Yesterday, I started a new medication – Ibrance. It’s a new class of drugs called CDK 4/6 inhibitors, that was only very recently approved by the FDA. I take it every morning for 3 weeks with letrozole, an aromatase inhibitor, and then have one week off. Each month is a “cycle” on the drug. Truthfully, it’s been a challenging last few weeks for me. I’ve been anxious about starting this drug, as it can have more intense side effects than I have experienced thus far, and, frankly, I have been worried that it won’t work. While i know that fear is premature, it nagged at me nonetheless. This drug is considered state-of-the-art therapy for ER+ metastatic breast cancer. I keep reminding myself that, if and possibly when I find myself in the position in which this medication may no longer be sufficiently effective, it is likely that there will be another new drug on the market. And there are other options as well, but none are shown to be quite as powerful as this one.
I also had my first appointment with Dr. G since starting treatment. I was anxious for this appointment as well, as I have had a lot of pain in the first month on these meds. However, Dr. G indicated that the pain at this point, in the manner in which I was experiencing it, was a good sign, and was an indicator that the medication seems to be working. Additionally, she mentioned during her physical exam, that my breast tissue felt softer and less dense, another sign that the tumor may be shrinking. This is good news, particularly since I had not, at that point, started the Ibrance yet. I’m optimistic and hopeful that things will continue on this path, but I also appreciate that things can shift directions quickly. I would be lying if I said that didn’t make me nervous.
We, as a family, have started making strides in finding a new normal in our house. I bit the bullet and set up a monthly housecleaner, and enrolled Felix in preschool two days a week. I have also been going to acupuncture appointments, swimming three times a week, and shifting our family’s diet to include more vegetables and plants. I am arranging for several other supplemental practitioners to help me manage both my medical care and my overall well-being over the course of the next few months and years, and I have several wonderful support groups that I continue to attend regularly. Yet, it’s still been hard. Sleep continues to be somewhat fitful for me, and the hot flashes of menopause are as unpleasant as people say they are. There is no escaping this diagnosis.

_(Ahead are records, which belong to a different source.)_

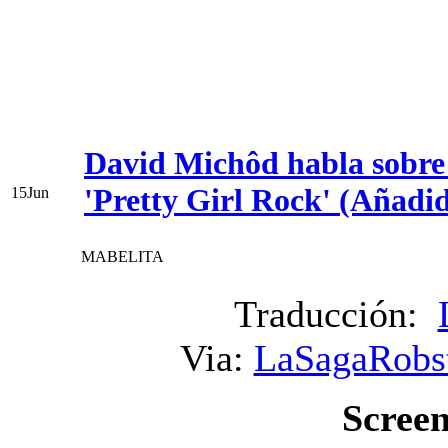
David Michôd habla sobre R
'Pretty Girl Rock' (Añadid
15
Jun
MABELITA
Traducción:
Via:
LaSagaRobs
Scree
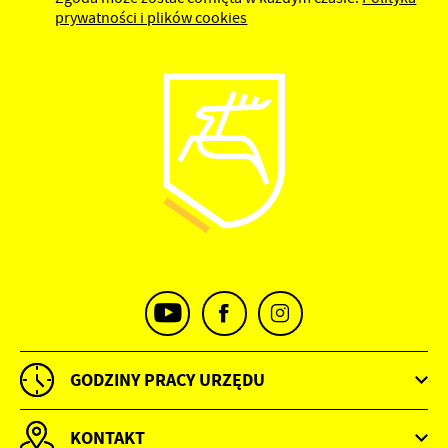
prywatności i plików cookies
GODZINY PRACY URZĘDU
KONTAKT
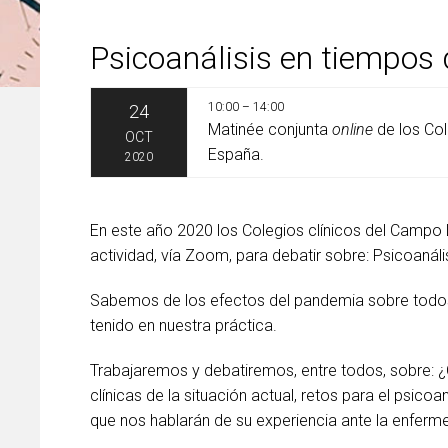
Psicoanálisis en tiempos d
10:00 – 14:00
24
Matinée conjunta
online
de los Col
OCT
España.
2020
En este año 2020 los Colegios clínicos del Campo
actividad, vía Zoom, para debatir sobre: Psicoanáli
Sabemos de los efectos del pandemia sobre todos
tenido en nuestra práctica.
Trabajaremos y debatiremos, entre todos, sobre:
clínicas de la situación actual, retos para el psic
que nos hablarán de su experiencia ante la enferm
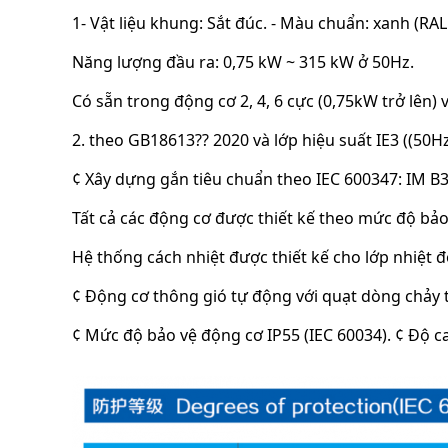
1- Vật liệu khung: Sắt đúc. - Màu chuẩn: xanh (R
Năng lượng đầu ra: 0,75 kW ~ 315 kW ở 50Hz.
Có sẵn trong động cơ 2, 4, 6 cực (0,75kW trở lên) 
2. theo GB18613?? 2020 và lớp hiệu suất IE3 ((50Hz
¢ Xây dựng gắn tiêu chuẩn theo IEC 600347: IM B3,
Tất cả các động cơ được thiết kế theo mức độ bảo 
Hệ thống cách nhiệt được thiết kế cho lớp nhiệt đ
¢ Động cơ thông gió tự động với quạt dòng chảy 
¢ Mức độ bảo vệ động cơ IP55 (IEC 60034). ¢ Độ 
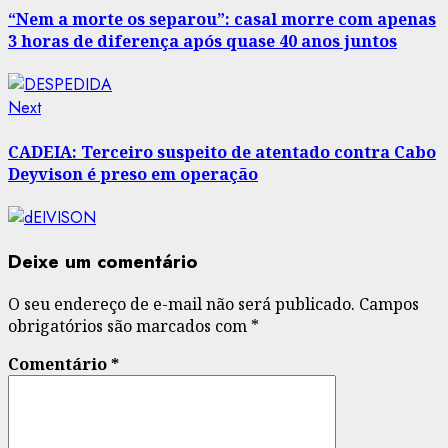
navigation
“Nem a morte os separou”: casal morre com apenas
3 horas de diferença após quase 40 anos juntos
Next
Next
post:
CADEIA: Terceiro suspeito de atentado contra Cabo
Deyvison é preso em operação
Deixe um comentário
O seu endereço de e-mail não será publicado.
Campos
obrigatórios são marcados com
*
Comentário
*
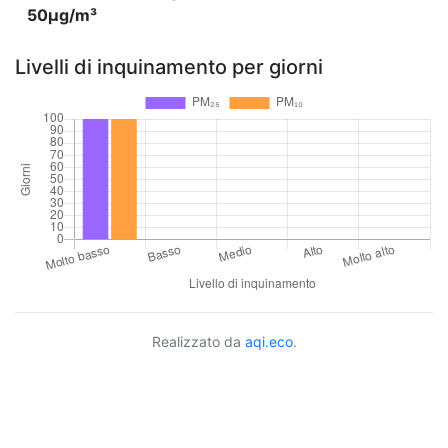
50µg/m³
Livelli di inquinamento per giorni
Realizzato da
aqi.eco
.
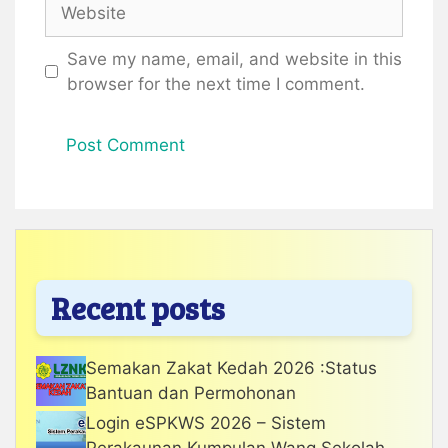
Website
Save my name, email, and website in this
browser for the next time I comment.
Recent posts
Semakan Zakat Kedah 2026 :Status
Bantuan dan Permohonan
Login eSPKWS 2026 – Sistem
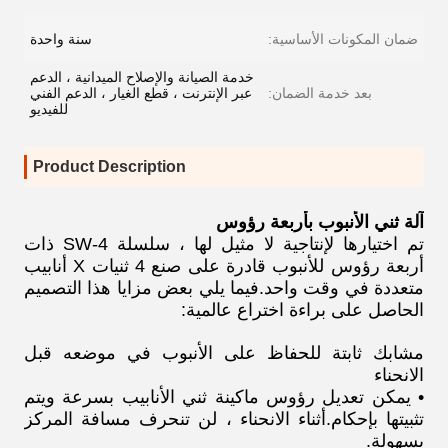
ضمان المكونات الأساسية:
سنة واحدة
خدمة الصيانة والإصلاح الميدانية ، الدعم
بعد خدمة الضمان:
عبر الإنترنت ، قطع الغيار ، الدعم الفني
للفيديو
Product Description
آلة ثني الأنبوب بأربعة رؤوس
تم اختيارها لإنتاجية لا مثيل لها ، سلسلة SW-4 ذات
أربعة رؤوس للأنبوب قادرة على صنع 4 ثنيات X أنابيب
متعددة في وقت واحد.فيما يلي بعض مزايا هذا التصميم
الحاصل على براءة اختراع عالمية:
مشابك ثابتة للحفاظ على الأنبوب في موضعه قبل
الانحناء
• يمكن تعديل رؤوس ماكينة ثني الأنابيب بسرعة ويتم
تثبيتها بإحكام.أثناء الانحناء ، لن تنحرف مسافة المركز
بسهولة.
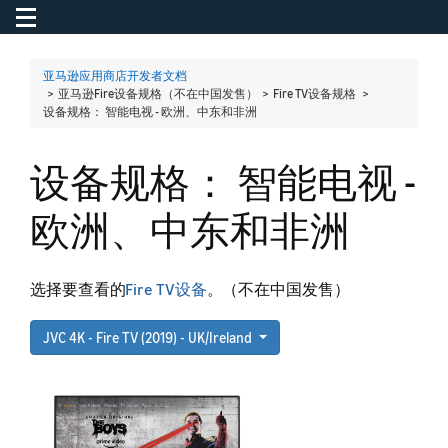
Toggle navigation
To
亚马逊应用商店开发者文档
> 亚马逊Fire设备规格（不在中国发售） > Fire TV设备规格 >
设备规格： 智能电视 - 欧洲、中东和非洲
设备规格： 智能电视 -
欧洲、中东和非洲
选择要查看的
Fire TV设备
。（不在中国发售）
JVC 4K - Fire TV (2019) - UK/Ireland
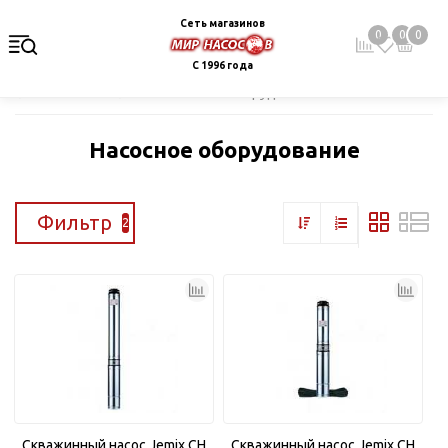
Сеть магазинов
0
0
0
С 1996 года
Главная
Каталог
Насосное оборудование
Насосное оборудование
Фильтр
2
Скважинный насос Jemix CH
Скважинный насос Jemix CH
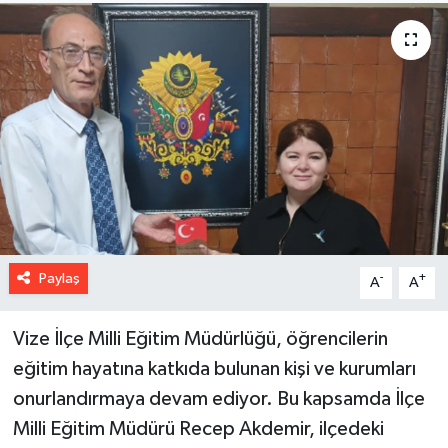
Paylaş
-
+
A
A
Vize İlçe Milli Eğitim Müdürlüğü, öğrencilerin
eğitim hayatına katkıda bulunan kişi ve kurumları
onurlandırmaya devam ediyor. Bu kapsamda İlçe
Milli Eğitim Müdürü Recep Akdemir, ilçedeki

All told, though, I have taken solace in how fortunate we are. I am feeling good, considering my diagnosis, and my treatment seems to be heading in the right direction. Felix has been tremendously resilient throughout all of this, and the care, love, and support we have received from family and friends has been incredible, and lifted us up through so much. While it’s ok to struggle at times, I have also been trying to remind myself that it’s ok to also be happy. It’s ok to find joy in the midst of the struggle, and that’s not a cancer challenge, but a life challenge. And it is a challenge I accept.